Alternates for committee members will be arranged when necessary to ensure a full complement of evaluators for each seminar. When applicable, the supervisor of a student presenting a seminar should absent her/himself from the committee by finding an alternate.

What to include in your presentation:

  • An introduction to the topic
  • Your question & objectives (intended goals for the presentation)
  • Your synthesis of the information/topic that includes data that are directly from publications OR have been re-analyzed by you from peer-reviewed papers, OR a meta-analysis of peer-reviewed papers.  You must show data and describe results, and comment on:
    • whether they are appropriate,
    • whether the authors’ conclusions are supported by the data, and
    • your independent assessment of what the authors said.
    • This may mean you will pick over the details of statistical analyses, or it will possibly lead to criticisms of inappropriate methodologies (experiments themselves) to address a particular side of an argument.
  • Importance/significance of findings to your question
  • Your supported original conclusions/summary about the question you asked that are based on the data you examined
  • If there isn’t a clear resolution, what are your recommendations for future research?
  • Sources of all photos and graphs must be shown
  • Reference list

Your final mark for this course is a pass or fail, not a letter or number grade.

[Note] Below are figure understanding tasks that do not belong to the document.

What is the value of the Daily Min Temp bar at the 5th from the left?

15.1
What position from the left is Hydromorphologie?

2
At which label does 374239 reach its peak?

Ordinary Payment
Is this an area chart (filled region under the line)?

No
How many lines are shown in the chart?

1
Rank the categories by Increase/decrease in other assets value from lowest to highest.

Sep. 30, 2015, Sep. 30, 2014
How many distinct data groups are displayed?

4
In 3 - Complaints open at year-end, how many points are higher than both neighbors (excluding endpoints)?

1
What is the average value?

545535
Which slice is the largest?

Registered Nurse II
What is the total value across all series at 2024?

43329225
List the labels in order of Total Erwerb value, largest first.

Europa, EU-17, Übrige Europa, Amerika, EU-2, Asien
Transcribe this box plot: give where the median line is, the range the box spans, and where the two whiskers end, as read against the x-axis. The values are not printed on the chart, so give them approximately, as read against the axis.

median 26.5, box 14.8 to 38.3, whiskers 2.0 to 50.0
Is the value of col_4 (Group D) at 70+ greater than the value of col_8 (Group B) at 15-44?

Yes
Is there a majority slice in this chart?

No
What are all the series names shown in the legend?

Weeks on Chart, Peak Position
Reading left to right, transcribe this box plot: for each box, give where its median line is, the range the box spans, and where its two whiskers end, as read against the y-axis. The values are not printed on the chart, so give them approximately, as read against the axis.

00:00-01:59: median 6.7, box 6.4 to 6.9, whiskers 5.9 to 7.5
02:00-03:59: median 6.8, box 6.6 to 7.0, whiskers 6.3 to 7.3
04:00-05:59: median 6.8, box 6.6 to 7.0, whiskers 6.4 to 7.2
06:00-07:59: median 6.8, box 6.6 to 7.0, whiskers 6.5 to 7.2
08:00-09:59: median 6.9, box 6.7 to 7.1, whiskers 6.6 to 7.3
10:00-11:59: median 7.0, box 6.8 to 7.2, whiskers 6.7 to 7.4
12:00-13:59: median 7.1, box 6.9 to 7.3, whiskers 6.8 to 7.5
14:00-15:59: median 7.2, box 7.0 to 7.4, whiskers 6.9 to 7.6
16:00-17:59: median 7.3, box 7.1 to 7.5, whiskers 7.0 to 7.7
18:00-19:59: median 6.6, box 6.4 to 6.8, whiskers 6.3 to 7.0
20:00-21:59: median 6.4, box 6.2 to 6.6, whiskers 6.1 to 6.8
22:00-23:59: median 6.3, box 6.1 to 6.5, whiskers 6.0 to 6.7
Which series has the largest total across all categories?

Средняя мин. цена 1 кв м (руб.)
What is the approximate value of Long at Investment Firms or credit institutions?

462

The seminar schedule (fall 2016, winter 2016) will be arranged by the course coordinator in the spring or summer of the academic year(s) in which students are required to present. The course coordinator will contact the students scheduled to present in that academic year to arrange the date for their seminar.  The seminars typically start in early October and the first class will be an orientation for the students that are giving a seminar that fall or winter.